CogVLM2 Movie Caption LoRA

👋 Wechat · 💡Online Demo · 🎈Github Page · 📑 Paper

📍Experience the larger-scale CogVLM model on the ZhipuAI Open Platform.

Model introduction

We launch a new generation of CogVLM2 series of models and open source two models built with Meta-Llama-3-8B-Instruct. Compared with the previous generation of CogVLM open source models, the CogVLM2 series of open source models have the following improvements:

Significant improvements in many benchmarks such as TextVQA, DocVQA.
Support 8K content length.
Support image resolution up to 1344 * 1344.
Provide an open source model version that supports both Chinese and English.

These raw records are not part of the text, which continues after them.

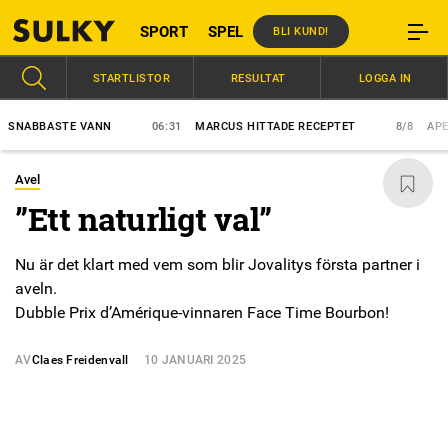
SPORT
SPEL
BLI KUND!
STARTLISTOR
RESULTAT
LOGGA IN
ABBASTE VANN
06:31
MARCUS HITTADE RECEPTET
8/8
APEX ET
Avel
”Ett naturligt val”
Nu är det klart med vem som blir Jovalitys första partner i
aveln.
Dubble Prix d’Amérique-vinnaren Face Time Bourbon!
AV
Claes Freidenvall
10 JANUARI 2025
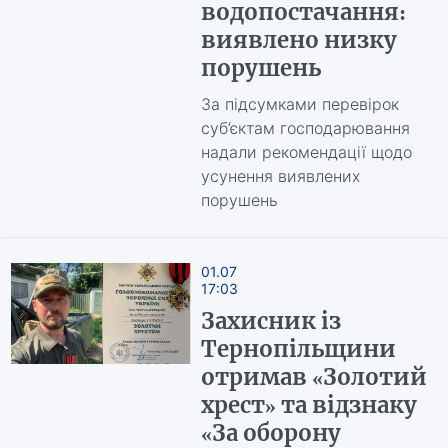
водопостачання:
виявлено низку
порушень
За підсумками перевірок
суб’єктам господарювання
надали рекомендації щодо
усунення виявлених
порушень
01.07
17:03
Захисник із
Тернопільщини
отримав «Золотий
хрест» та відзнаку
«За оборону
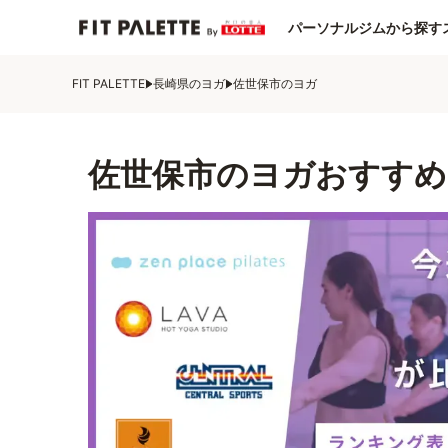
パーソナルジムから探す
FIT PALETTE
長崎県のヨガ
佐世保市のヨガ
佐世保市のヨガおすすめ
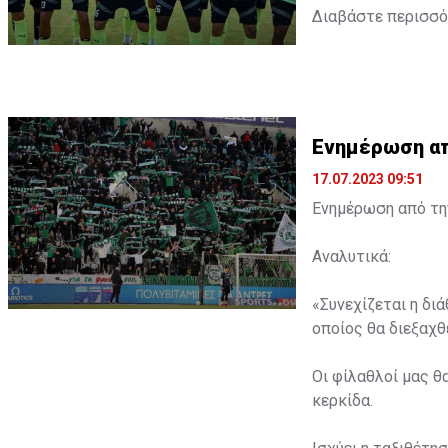
Διαβάστε περισσ
Ενημέρωση από
17.07.2023 09:51
Ενημέρωση από την
Αναλυτικά:
«Συνεχίζεται η δι
οποίος θα διεξαχθε
Οι φίλαθλοί μας θ
κερκίδα.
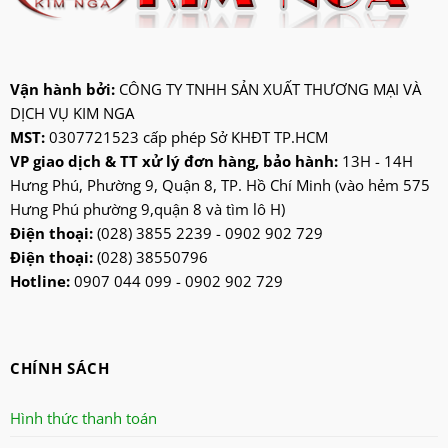
jiplai
kadeka
kangaroo
Vận hành bởi:
CÔNG TY TNHH SẢN XUẤT THƯƠNG MẠI VÀ
DỊCH VỤ KIM NGA
kangen
MST:
0307721523 cấp phép Sở KHĐT TP.HCM
kdk
VP giao dịch & TT xử lý đơn hàng, bảo hành:
13H - 14H
ktp
Hưng Phú, Phường 9, Quận 8, TP. Hồ Chí Minh (vào hẻm 575
lifan
Hưng Phú phường 9,quận 8 và tìm lô H)
Mitsubishi
Điện thoại:
(028) 3855 2239 - 0902 902 729
Điện thoại:
(028) 38550796
nanoco
Hotline:
0907 044 099 - 0902 902 729
ninosun
niq
onchyo
CHÍNH SÁCH
oulai
Panasonic
Hình thức thanh toán
panworld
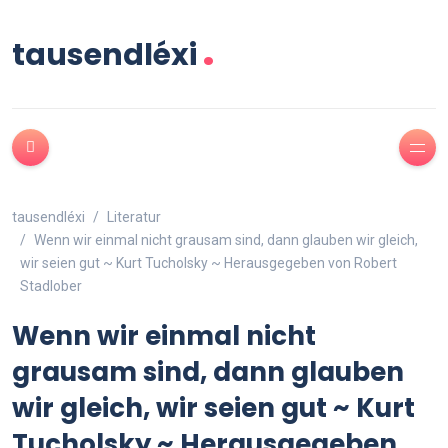
.
tausendléxi
tausendléxi
Literatur
Wenn wir einmal nicht grausam sind, dann glauben wir gleich,
wir seien gut ~ Kurt Tucholsky ~ Herausgegeben von Robert
Stadlober
Wenn wir einmal nicht
grausam sind, dann glauben
wir gleich, wir seien gut ~ Kurt
Tucholsky ~ Herausgegeben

You can see the details of the CogVLM2 family of open source models in the table below:

Model name	cogvlm2-llama3-chat-19B	cogvlm2-llama3-chinese-chat-19B
Base Model	Meta-Llama-3-8B-Instruct	Meta-Llama-3-8B-Instruct
Language	English	Chinese, English
Model size	19B	19B
Task	Image understanding, dialogue model	Image understanding, dialogue model
Text length	8K	8K
Image resolution	1344 * 1344	1344 * 1344

Benchmark

Our open source models have achieved good results in many lists compared to the previous generation of CogVLM open source models. Its excellent performance can compete with some non-open source models, as shown in the table below:

Model	Open Source	LLM Size	TextVQA	DocVQA	ChartQA	OCRbench	VCR_EASY	VCR_HARD	MMMU	MMVet	MMBench
CogVLM1.1	✅	7B	69.7	-	68.3	590	73.9	34.6	37.3	52.0	65.8
LLaVA-1.5	✅	13B	61.3	-	-	337	-	-	37.0	35.4	67.7
Mini-Gemini	✅	34B	74.1	-	-	-	-	-	48.0	59.3	80.6
LLaVA-NeXT-LLaMA3	✅	8B	-	78.2	69.5	-	-	-	41.7	-	72.1
LLaVA-NeXT-110B	✅	110B	-	85.7	79.7	-	-	-	49.1	-	80.5
InternVL-1.5	✅	20B	80.6	90.9	83.8	720	14.7	2.0	46.8	55.4	82.3
QwenVL-Plus	❌	-	78.9	91.4	78.1	726	-	-	51.4	55.7	67.0
Claude3-Opus	❌	-	-	89.3	80.8	694	63.85	37.8	59.4	51.7	63.3
Gemini Pro 1.5	❌	-	73.5	86.5	81.3	-	62.73	28.1	58.5	-	-
GPT-4V	❌	-	78.0	88.4	78.5	656	52.04	25.8	56.8	67.7	75.0
CogVLM2-LLaMA3	✅	8B	84.2	92.3	81.0	756	83.3	38.0	44.3	60.4	80.5
CogVLM2-LLaMA3-Chinese	✅	8B	85.0	88.4	74.7	780	79.9	25.1	42.8	60.5	78.9

All reviews were obtained without using any external OCR tools ("pixel only").